> **MATERIAL TO PROCESS**
** Start **
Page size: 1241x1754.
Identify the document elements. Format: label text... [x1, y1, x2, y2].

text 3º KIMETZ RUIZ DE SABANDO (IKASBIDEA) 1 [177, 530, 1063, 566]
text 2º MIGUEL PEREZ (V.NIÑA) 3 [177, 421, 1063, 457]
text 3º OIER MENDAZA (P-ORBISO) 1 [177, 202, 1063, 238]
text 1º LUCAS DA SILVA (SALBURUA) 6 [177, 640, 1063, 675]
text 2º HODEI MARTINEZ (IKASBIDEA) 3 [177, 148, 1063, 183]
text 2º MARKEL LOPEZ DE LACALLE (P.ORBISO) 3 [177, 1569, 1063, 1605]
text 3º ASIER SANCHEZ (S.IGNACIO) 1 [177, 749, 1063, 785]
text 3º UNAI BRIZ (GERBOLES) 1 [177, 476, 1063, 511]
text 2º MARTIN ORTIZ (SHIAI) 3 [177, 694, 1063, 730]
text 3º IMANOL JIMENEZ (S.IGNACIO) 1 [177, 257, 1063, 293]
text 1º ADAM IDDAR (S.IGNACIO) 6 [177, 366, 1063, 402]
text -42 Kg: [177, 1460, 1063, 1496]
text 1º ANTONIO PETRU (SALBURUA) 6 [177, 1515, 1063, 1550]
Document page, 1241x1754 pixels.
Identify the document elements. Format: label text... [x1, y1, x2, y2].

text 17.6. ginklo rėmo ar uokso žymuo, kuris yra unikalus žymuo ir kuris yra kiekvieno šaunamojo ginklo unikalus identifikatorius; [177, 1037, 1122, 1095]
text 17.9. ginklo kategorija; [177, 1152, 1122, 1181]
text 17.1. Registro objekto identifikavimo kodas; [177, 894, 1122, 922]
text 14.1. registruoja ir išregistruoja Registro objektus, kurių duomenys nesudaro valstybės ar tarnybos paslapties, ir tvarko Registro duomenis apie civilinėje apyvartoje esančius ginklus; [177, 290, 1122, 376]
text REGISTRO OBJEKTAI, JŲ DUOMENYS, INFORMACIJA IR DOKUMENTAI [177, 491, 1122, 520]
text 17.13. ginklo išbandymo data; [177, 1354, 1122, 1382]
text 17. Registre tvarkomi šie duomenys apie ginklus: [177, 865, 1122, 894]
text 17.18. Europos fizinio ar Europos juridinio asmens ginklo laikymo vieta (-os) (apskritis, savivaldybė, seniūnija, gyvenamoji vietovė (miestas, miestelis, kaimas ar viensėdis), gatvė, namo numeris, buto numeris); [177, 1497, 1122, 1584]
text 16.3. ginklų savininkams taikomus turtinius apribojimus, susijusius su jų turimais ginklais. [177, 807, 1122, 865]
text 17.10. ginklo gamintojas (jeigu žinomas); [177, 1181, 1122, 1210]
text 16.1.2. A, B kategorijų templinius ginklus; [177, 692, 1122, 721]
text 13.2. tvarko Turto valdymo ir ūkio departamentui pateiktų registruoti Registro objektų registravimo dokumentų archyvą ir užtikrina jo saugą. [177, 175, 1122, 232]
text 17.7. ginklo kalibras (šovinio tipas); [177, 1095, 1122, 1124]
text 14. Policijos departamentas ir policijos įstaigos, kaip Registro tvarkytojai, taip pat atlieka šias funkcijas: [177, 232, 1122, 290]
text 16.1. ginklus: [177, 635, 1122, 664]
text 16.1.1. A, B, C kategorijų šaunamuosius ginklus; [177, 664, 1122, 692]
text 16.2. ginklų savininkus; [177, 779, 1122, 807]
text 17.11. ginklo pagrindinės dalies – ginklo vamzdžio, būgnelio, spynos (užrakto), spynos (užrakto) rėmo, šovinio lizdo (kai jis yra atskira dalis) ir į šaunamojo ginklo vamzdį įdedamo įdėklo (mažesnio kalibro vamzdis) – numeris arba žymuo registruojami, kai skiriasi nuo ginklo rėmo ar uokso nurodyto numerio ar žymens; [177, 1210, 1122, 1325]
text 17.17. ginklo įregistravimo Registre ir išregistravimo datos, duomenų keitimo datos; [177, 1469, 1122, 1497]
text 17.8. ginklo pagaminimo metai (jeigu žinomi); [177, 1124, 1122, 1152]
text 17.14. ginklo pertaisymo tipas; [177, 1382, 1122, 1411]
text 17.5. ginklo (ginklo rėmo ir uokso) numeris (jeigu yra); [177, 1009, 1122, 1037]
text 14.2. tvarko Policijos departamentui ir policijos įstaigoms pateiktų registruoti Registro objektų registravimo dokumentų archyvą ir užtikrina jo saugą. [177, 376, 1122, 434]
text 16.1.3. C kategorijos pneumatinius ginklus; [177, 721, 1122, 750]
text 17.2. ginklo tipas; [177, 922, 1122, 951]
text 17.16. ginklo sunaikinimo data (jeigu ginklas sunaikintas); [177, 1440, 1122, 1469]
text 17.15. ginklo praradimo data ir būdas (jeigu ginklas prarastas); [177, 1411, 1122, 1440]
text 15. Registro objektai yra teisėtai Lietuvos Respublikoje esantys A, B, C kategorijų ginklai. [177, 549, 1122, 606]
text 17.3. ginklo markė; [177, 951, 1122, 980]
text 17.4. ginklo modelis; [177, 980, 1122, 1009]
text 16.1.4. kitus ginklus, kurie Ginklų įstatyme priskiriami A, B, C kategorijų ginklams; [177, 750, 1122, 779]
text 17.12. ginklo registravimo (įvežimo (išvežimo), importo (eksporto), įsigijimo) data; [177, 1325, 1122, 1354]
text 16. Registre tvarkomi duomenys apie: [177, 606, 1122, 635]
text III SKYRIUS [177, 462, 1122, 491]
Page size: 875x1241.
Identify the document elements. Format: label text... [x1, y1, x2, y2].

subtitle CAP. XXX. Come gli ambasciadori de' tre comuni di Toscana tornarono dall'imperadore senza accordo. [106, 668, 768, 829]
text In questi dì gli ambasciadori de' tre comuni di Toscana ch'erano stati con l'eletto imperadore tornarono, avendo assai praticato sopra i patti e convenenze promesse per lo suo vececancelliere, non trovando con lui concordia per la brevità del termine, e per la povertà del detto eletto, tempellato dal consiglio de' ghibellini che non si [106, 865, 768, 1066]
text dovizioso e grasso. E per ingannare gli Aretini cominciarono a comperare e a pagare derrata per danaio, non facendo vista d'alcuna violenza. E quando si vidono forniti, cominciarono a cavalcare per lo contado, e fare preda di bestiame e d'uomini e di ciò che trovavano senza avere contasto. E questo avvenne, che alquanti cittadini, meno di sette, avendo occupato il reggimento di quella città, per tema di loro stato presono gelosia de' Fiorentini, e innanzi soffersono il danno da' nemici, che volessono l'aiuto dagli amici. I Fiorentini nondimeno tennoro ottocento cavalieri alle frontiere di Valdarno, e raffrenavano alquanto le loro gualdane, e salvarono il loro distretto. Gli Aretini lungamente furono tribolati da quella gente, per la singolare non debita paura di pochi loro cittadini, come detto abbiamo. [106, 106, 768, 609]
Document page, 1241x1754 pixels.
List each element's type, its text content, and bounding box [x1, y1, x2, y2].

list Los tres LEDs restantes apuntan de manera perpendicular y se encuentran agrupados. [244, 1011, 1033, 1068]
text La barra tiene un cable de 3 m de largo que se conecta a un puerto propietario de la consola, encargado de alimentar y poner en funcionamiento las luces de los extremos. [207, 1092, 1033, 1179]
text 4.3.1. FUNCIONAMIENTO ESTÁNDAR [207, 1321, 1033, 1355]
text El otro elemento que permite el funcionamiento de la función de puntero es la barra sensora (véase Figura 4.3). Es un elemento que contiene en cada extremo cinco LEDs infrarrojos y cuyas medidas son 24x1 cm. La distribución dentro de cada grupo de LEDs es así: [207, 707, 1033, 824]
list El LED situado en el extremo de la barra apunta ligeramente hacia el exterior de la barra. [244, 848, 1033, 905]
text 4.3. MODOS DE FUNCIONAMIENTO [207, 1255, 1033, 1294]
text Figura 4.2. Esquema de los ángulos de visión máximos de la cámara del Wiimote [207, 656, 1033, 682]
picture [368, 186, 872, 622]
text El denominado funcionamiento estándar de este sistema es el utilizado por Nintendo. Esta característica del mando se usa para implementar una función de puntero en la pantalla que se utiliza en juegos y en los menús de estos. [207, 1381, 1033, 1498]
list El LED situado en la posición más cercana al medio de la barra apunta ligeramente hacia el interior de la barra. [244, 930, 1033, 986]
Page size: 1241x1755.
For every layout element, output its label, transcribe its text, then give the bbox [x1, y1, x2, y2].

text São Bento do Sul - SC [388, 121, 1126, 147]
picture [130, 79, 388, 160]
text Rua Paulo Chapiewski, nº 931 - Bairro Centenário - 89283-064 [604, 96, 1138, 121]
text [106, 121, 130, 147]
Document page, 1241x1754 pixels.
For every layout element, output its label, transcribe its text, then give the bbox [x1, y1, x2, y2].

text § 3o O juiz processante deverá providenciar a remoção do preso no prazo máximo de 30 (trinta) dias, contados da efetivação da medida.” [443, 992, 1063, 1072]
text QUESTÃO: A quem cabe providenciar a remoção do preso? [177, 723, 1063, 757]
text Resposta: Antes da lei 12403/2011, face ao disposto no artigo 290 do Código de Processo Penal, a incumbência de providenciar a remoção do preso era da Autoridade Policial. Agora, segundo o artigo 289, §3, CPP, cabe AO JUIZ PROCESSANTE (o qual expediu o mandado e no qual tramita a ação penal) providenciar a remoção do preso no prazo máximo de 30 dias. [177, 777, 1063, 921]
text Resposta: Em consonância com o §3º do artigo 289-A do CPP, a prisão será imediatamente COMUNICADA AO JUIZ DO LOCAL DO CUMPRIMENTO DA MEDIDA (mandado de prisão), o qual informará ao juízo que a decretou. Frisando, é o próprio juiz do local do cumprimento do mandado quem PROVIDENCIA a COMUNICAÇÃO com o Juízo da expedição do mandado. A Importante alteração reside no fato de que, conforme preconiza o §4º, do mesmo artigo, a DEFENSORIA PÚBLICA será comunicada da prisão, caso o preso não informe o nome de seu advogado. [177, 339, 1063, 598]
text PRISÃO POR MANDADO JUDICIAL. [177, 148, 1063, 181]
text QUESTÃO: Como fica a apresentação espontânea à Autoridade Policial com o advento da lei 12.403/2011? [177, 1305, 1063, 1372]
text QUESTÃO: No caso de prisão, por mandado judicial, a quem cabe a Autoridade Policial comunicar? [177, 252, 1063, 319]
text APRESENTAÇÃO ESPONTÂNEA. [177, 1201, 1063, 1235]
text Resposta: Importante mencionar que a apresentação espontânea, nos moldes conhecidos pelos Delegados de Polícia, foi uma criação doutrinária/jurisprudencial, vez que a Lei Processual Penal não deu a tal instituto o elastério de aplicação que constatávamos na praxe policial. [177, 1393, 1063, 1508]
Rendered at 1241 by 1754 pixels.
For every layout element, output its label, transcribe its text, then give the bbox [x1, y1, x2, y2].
** End **
> **TASK**
Render the data lines from the one containing "text § 3o O" through the one containing "text QUESTÃO: A", both included, as a JSON list of strings with one string per line and blank lines omitted.

> **RESULT FOR THIS EXERCISE**
[
  "text § 3o O juiz processante deverá providenciar a remoção do preso no prazo máximo de 30 (trinta) dias, contados da efetivação da medida.” [443, 992, 1063, 1072]",
  "text QUESTÃO: A quem cabe providenciar a remoção do preso? [177, 723, 1063, 757]"
]